Taberî, Buzâha savaşı sonrası Hâlid’in yakaladığı bazı esirlere yaptığı işkenceyle ilgili olarak tüyler ürpertici şeyler anlatır. İlgili rivayete göre Esed, Gatafan, Tayy, Hevazin ve Süleym kabilelerinden bir grup Hâlid’e gelip Müslüman olduklarını beyan etmiş, o da onlara kabilelerinden olup Müslümanlara zulmedenleri teslim etmedikleri takdirde kendilerinden hiçbir şeyin kabul edilmeyeceğini söylemiştir. Bunun üzerine onlar aralarında bulunan asileri getirip teslim edince Hâlid de onların Müslümanlığını kabul etmiştir. Hâlid, teslim edilenler arasında bulunan Kurre b. Hubeyre ve onun gibi bazı kişileri bağlayıp Ebû Bekir’e göndermiştir. Müslümanlara zulmedenleri ise ateşte yakmak, taşa tutmak, dağlardan aşağılara atmak, baş aşağı kuyulara doldurmak ve okla vurmak gibi çeşitli işkencelerle öldürmüştür. Ardından da bu uygulamaları hakkında Ebû Bekir’e bilgi vermiştir.
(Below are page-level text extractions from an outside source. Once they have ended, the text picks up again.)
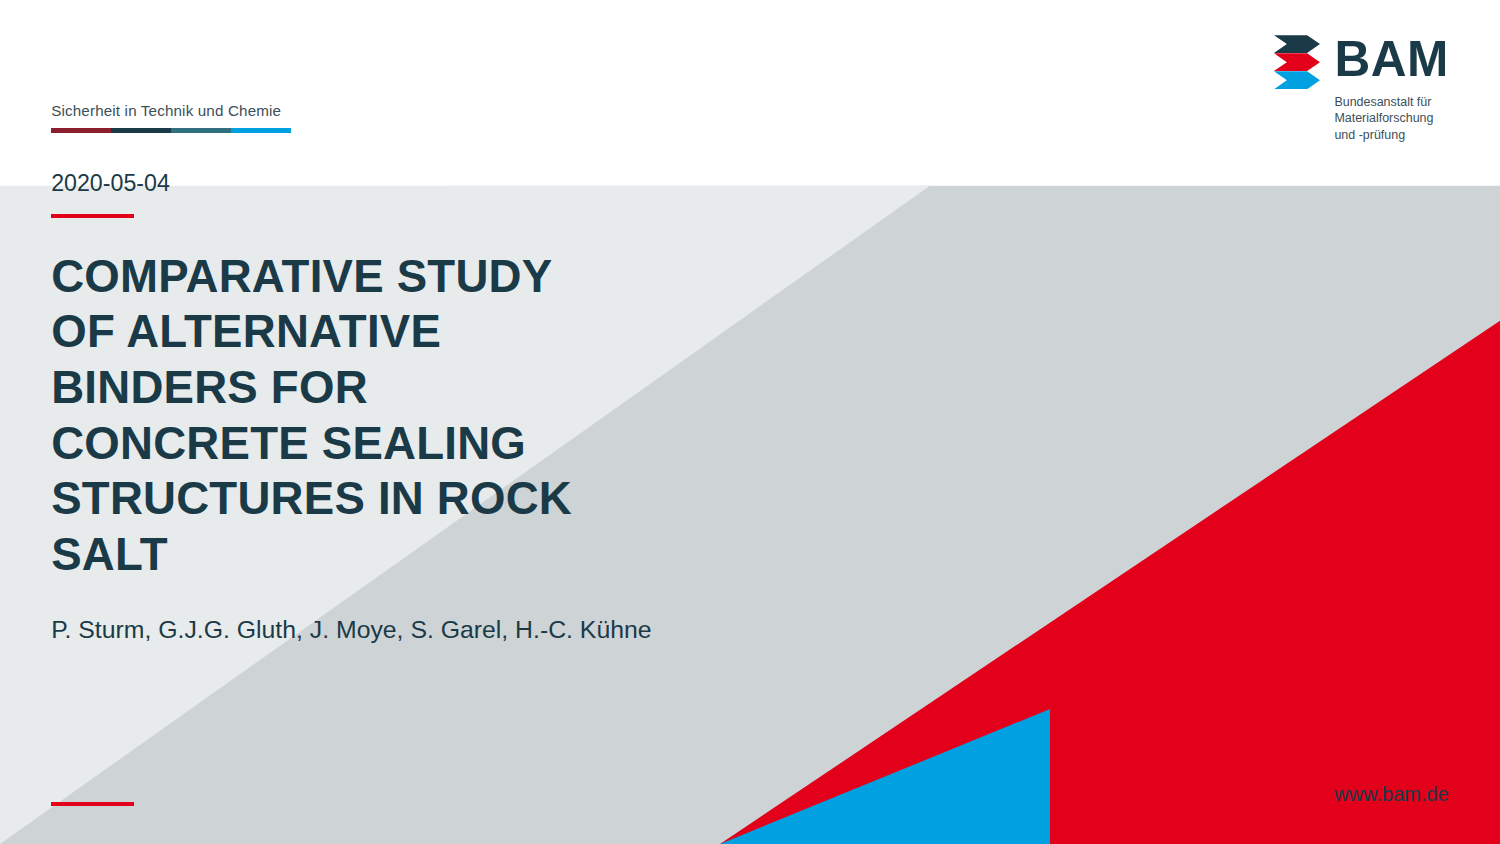Sicherheit in Technik und Chemie
BAM Bundesanstalt für
Materialforschung
und -prüfung
2020-05-04
Comparative Study of Alternative Binders for Concrete Sealing Structures in Rock Salt
P. Sturm, G.J.G. Gluth, J. Moye, S. Garel, H.-C. Kühne
www.bam.de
Ebû Bekir ona cevabi yazı göndererek şunları söylemiştir:
“Allah’ın emirlerini yerine getirmek için ciddiyetle gayret et. Gevşeklik gösterme. Müslümanları öldürenleri ele geçirirsen onları başkalarına ibret olacak şekilde öldürerek öçlerini al. Şayet Allah sana zafer nasip ederse, onları (mürtedleri) ateşte yak.”
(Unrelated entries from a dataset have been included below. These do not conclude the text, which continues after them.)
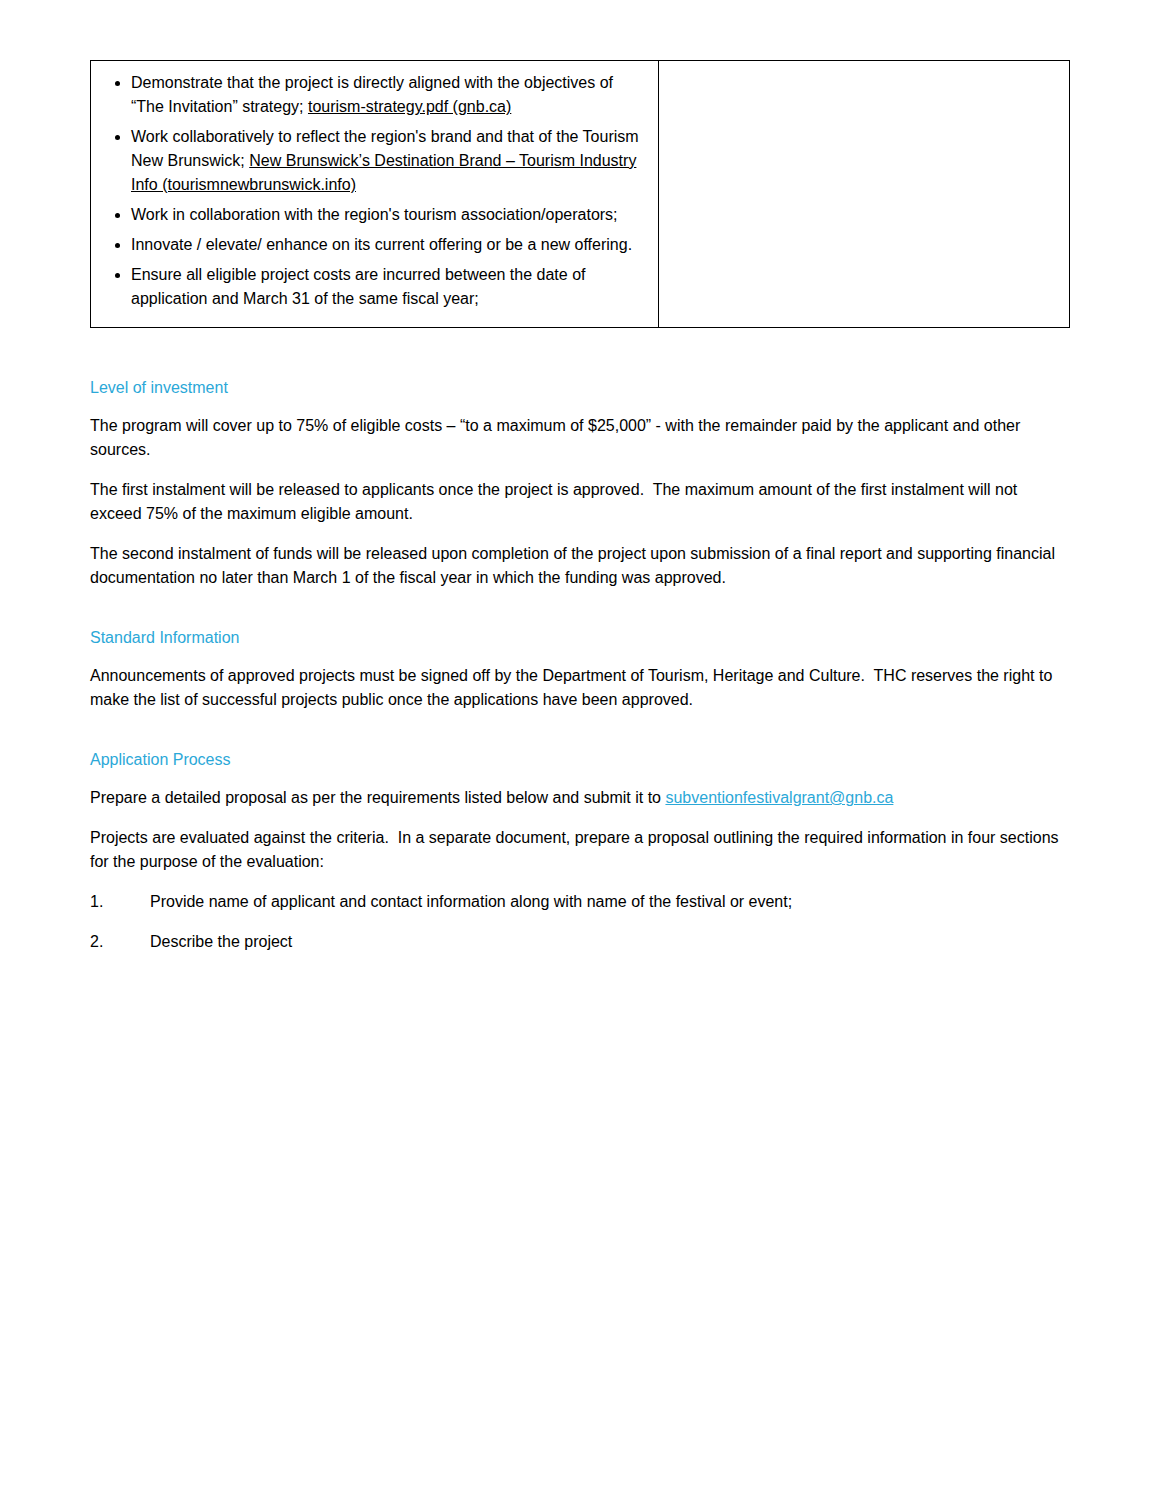| Demonstrate that the project is directly aligned with the objectives of “The Invitation” strategy; tourism-strategy.pdf (gnb.ca) Work collaboratively to reflect the region's brand and that of the Tourism New Brunswick; New Brunswick’s Destination Brand – Tourism Industry Info (tourismnewbrunswick.info) Work in collaboration with the region's tourism association/operators; Innovate / elevate/ enhance on its current offering or be a new offering. Ensure all eligible project costs are incurred between the date of application and March 31 of the same fiscal year; | |
Level of investment
The program will cover up to 75% of eligible costs – “to a maximum of $25,000” - with the remainder paid by the applicant and other sources.
The first instalment will be released to applicants once the project is approved. The maximum amount of the first instalment will not exceed 75% of the maximum eligible amount.
The second instalment of funds will be released upon completion of the project upon submission of a final report and supporting financial documentation no later than March 1 of the fiscal year in which the funding was approved.
Standard Information
Announcements of approved projects must be signed off by the Department of Tourism, Heritage and Culture. THC reserves the right to make the list of successful projects public once the applications have been approved.
Application Process
Prepare a detailed proposal as per the requirements listed below and submit it to subventionfestivalgrant@gnb.ca
Projects are evaluated against the criteria. In a separate document, prepare a proposal outlining the required information in four sections for the purpose of the evaluation:
1. Provide name of applicant and contact information along with name of the festival or event;
2. Describe the project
Hâlid, Ebû Bekir’in bu mektubunu aldıktan sonra yaklaşık bir ay kadar Buzâha’da kalmış ve topladığı asilerin bir kısmını ateşe atıp yakmıştır. Bir kısmının kol ve bacaklarını birbirine bağlatıp taşa tutturmuş, bir kısmını da dağlardan aşağıya attırmıştır.
Taberî, III, 233.
Külâ’î, 81.

Buzâha savaşından sonra Hâlid b. Velid’in, Süleym kabilesine geldiği ve bu kabileden birtakım isyancıları yakalayıp ahırlara doldurduğu ve ardından onları topluca yaktığı nakledilmektedir.
(Hayyât, 130.)

İbn Sa’d ise, Hâlid’in onlardan bir adamı yakalayıp ateşte yaktığını belirtmekte ve bu olayı duyan Ömer’in, Ebû Bekir’e gelip Allah’tan başkasının yakarak ceza vermeyeceğini söyleyerek onu görevden almasını önerdiğini anlatmaktadır.
(İbn Sa’d, et-Tabakâtü’l-Kübra – VII, 396.)Öte yandan Belâzurî de Süleym kabilesinin isyanının bastırılması için Hâlid b. Velîd’in bu bölgeye gönderildiğini haber vererek, onun hakkında;
“O gün mürtedleri yakıyordu. Bu durumu Ebû Bekir’e söyledikleri zaman o, “Allah’ın kâfirlere karşı kınından çıkardığı kılıcı, kınına sokmak istemem”
diye cevap verdiğini söylemektedir.
(Belâzurî, 107.)Süleym kabilesi ile ilgili bir yakma olayına bizzat Ebû Bekr’in karar verdiği anlatılmaktadır. Hatta daha sonra Halife’nin verdiği bu karardan dolayı pişman olduğu ve bu pişmanlığını dile getirdiği anlatılır. Halifenin bu konu ile ilgili,
“Fücâe bana getirildiği gün, onu yakmadan öldürmeliydim” dediği nakledilir.
(Belâzurî, 112)Ebû Bekir döneminde mürtedlere karşı yaklaşımla ilgili olarak hadis kaynaklarına yansıyan on beş civarında kayıt bulunmaktadır.
Ömer dönemine ait ise sadece bir kayıt yer almaktadır.Ömer, sertliği, zalimliğiyle tanınır ama mürtedlere uygulanan hunharca katliamlarda görüyoruz ki Ebubekir, Ömer’den çok daha gaddarmış.Bu konuda Ömer’in dinden çıkan Necran bölgesindeki Ru’âş halkına gönderdiği mektup, Ebubekir’in uygulamasıyla kıyaslandığında aradaki fark açıkça görülür:

“Mü’minlerin Emîri Ömer’den bütün Ru’âş halkına, Sizlere selâm olsun. Kendisinden başka ilah olmayan Allah’a şükür ederim. İslâm’ı kabul ettikten sonra dinden çıktığınızı öğrenmiş bulunuyorum. Sizden kim tövbe eder durumunu düzeltirse, irtidat etmesi ona zarar vermeyecek ve biz ona güzel dostluk göstereceğiz. Düşünerek karar verin ve kendinizi tehlikeye atmayın. Aranızdan Müslüman olanlara ne mutlu! Ya’lâ özür beyan ederek içinizden birini İslâm’a zorladığını veya baskı yaptığını bana bildirdi. Baskı, zorlama ve tehdit olursa emir yerine getirilmez…”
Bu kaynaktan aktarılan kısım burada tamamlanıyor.